-- Stored data --
:::::

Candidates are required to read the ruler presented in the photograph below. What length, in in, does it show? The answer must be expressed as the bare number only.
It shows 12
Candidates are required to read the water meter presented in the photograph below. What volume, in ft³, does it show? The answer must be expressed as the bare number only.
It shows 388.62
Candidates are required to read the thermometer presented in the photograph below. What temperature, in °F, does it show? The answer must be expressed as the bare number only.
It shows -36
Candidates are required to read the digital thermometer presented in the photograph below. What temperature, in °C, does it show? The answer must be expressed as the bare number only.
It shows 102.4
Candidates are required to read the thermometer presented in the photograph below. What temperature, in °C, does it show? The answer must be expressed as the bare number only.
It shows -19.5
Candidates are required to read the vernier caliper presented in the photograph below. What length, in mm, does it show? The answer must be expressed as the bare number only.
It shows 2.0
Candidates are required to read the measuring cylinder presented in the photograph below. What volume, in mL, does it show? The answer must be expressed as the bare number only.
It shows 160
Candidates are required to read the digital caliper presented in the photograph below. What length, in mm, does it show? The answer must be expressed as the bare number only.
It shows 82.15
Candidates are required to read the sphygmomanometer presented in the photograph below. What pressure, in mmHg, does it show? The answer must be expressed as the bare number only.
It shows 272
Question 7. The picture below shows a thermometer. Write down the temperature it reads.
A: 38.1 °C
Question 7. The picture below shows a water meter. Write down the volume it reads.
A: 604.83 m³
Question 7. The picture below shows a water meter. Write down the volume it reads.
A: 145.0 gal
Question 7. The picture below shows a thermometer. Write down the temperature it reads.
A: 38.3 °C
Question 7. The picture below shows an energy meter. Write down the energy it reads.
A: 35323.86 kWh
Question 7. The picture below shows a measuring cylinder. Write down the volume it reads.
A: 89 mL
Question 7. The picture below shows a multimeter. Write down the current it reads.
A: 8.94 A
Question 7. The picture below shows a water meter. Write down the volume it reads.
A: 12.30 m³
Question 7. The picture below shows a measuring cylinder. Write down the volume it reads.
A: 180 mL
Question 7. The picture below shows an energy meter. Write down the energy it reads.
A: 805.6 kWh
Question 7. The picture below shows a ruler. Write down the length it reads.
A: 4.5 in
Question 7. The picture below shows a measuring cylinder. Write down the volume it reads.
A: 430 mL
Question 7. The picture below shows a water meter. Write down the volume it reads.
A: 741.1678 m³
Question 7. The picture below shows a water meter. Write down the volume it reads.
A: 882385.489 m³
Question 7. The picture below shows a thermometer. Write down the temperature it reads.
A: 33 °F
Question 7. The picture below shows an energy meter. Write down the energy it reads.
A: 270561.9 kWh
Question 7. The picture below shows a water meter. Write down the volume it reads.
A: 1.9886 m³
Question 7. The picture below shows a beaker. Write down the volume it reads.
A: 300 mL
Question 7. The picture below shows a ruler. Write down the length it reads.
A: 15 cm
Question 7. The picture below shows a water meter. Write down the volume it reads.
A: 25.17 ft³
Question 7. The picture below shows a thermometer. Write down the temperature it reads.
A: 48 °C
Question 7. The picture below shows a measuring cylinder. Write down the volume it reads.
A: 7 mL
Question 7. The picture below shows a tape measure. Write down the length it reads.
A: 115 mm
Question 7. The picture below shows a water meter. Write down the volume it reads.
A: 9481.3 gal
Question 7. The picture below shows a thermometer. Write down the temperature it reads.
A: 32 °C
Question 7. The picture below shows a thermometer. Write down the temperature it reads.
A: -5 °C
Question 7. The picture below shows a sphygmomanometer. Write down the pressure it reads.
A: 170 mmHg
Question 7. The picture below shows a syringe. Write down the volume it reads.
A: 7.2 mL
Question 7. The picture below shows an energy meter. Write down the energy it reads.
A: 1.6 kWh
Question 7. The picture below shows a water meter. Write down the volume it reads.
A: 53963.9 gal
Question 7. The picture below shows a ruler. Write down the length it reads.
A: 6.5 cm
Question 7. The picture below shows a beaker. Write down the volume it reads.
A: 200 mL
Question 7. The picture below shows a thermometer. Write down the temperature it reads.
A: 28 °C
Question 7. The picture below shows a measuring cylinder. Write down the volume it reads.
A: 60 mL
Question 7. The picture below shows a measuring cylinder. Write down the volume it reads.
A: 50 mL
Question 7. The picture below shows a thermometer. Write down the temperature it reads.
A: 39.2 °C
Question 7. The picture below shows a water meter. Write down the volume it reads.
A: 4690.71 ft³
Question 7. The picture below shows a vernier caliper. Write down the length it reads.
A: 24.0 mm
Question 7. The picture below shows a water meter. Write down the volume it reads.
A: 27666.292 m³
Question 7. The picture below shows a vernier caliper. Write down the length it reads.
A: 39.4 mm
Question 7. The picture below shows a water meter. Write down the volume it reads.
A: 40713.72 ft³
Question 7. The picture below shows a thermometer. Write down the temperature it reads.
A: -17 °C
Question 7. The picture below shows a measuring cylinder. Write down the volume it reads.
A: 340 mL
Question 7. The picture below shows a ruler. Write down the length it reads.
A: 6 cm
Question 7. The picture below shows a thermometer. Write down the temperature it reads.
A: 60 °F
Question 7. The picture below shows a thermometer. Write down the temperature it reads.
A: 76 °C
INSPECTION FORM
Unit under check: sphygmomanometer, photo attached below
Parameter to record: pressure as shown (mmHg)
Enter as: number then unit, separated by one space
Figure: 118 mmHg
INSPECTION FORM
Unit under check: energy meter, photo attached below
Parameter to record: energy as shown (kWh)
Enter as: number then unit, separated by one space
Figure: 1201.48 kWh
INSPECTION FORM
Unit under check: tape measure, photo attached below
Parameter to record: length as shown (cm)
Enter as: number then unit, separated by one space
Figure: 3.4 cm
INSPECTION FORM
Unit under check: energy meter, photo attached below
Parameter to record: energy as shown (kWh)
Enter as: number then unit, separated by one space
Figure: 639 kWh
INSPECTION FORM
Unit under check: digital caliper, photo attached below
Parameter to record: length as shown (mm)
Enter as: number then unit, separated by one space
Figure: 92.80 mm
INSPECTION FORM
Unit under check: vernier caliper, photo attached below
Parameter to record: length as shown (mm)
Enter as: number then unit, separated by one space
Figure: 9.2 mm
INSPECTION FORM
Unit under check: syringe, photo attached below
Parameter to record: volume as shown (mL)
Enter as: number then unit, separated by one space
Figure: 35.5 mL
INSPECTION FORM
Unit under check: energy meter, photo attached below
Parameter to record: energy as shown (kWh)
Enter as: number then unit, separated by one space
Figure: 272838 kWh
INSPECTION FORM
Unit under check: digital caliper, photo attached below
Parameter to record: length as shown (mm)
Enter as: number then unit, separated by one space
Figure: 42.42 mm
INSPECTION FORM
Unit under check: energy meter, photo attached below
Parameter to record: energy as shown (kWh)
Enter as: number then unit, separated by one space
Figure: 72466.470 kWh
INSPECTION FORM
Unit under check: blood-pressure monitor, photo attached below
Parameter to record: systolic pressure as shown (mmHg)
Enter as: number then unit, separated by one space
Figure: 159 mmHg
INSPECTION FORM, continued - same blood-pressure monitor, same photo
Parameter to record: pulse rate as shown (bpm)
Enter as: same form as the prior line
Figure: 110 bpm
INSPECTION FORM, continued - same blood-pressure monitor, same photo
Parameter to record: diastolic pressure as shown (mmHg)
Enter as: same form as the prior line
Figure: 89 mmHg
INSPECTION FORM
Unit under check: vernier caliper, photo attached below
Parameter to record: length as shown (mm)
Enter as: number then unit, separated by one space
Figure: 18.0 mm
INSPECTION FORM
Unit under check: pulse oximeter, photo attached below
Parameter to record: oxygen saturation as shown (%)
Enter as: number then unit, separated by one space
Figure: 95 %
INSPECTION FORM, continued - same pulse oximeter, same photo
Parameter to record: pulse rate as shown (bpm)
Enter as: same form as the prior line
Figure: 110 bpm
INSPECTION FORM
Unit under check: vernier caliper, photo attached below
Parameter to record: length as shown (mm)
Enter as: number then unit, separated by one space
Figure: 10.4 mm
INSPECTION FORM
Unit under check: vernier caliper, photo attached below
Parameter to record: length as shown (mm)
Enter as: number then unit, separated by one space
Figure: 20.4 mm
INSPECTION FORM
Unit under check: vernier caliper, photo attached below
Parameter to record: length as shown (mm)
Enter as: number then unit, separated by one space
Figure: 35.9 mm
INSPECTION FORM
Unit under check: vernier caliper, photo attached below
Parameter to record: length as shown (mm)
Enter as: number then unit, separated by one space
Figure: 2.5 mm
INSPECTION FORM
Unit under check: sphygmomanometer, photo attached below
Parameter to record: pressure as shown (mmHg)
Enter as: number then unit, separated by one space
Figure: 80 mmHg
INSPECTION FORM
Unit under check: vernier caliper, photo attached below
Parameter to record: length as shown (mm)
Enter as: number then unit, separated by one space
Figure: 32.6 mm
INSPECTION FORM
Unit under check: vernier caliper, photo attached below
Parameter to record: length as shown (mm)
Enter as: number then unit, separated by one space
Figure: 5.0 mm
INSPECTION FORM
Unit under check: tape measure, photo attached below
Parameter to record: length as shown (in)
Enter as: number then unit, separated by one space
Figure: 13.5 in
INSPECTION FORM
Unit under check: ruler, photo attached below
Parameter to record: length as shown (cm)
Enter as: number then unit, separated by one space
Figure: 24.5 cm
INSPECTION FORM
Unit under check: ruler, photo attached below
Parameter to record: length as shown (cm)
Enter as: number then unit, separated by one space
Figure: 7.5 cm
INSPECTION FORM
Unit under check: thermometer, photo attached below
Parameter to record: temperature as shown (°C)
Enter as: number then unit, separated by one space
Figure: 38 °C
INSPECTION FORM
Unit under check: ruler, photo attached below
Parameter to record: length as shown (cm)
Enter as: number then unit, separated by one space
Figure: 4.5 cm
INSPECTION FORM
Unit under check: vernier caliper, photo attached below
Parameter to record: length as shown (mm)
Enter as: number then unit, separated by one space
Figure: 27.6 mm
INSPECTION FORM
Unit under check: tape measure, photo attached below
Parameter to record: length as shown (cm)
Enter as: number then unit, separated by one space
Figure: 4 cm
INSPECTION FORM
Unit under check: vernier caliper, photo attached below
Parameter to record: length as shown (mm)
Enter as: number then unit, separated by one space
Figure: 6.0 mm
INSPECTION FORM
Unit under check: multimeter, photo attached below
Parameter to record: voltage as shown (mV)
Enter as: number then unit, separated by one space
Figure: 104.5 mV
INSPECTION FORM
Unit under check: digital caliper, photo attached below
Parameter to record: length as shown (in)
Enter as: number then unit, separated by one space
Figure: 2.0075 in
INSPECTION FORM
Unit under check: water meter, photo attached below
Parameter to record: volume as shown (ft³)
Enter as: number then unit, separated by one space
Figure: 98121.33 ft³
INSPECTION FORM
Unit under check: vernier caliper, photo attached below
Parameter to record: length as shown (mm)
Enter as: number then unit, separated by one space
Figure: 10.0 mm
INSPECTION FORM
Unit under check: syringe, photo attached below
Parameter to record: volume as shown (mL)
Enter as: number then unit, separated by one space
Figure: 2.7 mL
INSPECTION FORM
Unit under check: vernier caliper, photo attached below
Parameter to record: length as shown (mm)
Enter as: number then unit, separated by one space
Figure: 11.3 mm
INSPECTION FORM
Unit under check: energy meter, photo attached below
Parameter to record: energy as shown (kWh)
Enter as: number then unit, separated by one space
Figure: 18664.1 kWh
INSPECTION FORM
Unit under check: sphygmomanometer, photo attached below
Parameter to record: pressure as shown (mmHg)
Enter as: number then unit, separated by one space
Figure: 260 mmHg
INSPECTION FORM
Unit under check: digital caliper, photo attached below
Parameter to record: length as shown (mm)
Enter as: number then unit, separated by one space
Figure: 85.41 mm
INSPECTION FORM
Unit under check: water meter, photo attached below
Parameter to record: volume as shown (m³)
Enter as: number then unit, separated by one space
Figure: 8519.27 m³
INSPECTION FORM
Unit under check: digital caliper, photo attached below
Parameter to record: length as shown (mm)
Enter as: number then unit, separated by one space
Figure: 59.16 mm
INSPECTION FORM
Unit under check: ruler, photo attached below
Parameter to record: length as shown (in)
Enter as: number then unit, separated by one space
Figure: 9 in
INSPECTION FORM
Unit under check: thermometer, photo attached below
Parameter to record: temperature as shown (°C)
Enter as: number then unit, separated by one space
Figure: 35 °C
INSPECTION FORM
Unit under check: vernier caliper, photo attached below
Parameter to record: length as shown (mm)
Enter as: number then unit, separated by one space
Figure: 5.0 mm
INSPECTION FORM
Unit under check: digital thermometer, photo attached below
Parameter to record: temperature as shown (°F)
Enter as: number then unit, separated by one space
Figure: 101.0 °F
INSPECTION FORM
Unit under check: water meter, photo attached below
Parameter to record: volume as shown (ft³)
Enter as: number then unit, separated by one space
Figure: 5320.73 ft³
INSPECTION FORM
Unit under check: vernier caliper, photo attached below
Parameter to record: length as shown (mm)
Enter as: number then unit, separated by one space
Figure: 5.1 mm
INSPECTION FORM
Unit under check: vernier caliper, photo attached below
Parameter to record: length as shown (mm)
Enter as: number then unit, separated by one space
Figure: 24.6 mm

:::::

-- Task objective --
Extract the lines of the entries above, starting with the very first line and stopping after the line that contains "It shows 2.0", and reproduce them word for word.

-- Answer below --
Candidates are required to read the ruler presented in the photograph below. What length, in in, does it show? The answer must be expressed as the bare number only.
It shows 12
Candidates are required to read the water meter presented in the photograph below. What volume, in ft³, does it show? The answer must be expressed as the bare number only.
It shows 388.62
Candidates are required to read the thermometer presented in the photograph below. What temperature, in °F, does it show? The answer must be expressed as the bare number only.
It shows -36
Candidates are required to read the digital thermometer presented in the photograph below. What temperature, in °C, does it show? The answer must be expressed as the bare number only.
It shows 102.4
Candidates are required to read the thermometer presented in the photograph below. What temperature, in °C, does it show? The answer must be expressed as the bare number only.
It shows -19.5
Candidates are required to read the vernier caliper presented in the photograph below. What length, in mm, does it show? The answer must be expressed as the bare number only.
It shows 2.0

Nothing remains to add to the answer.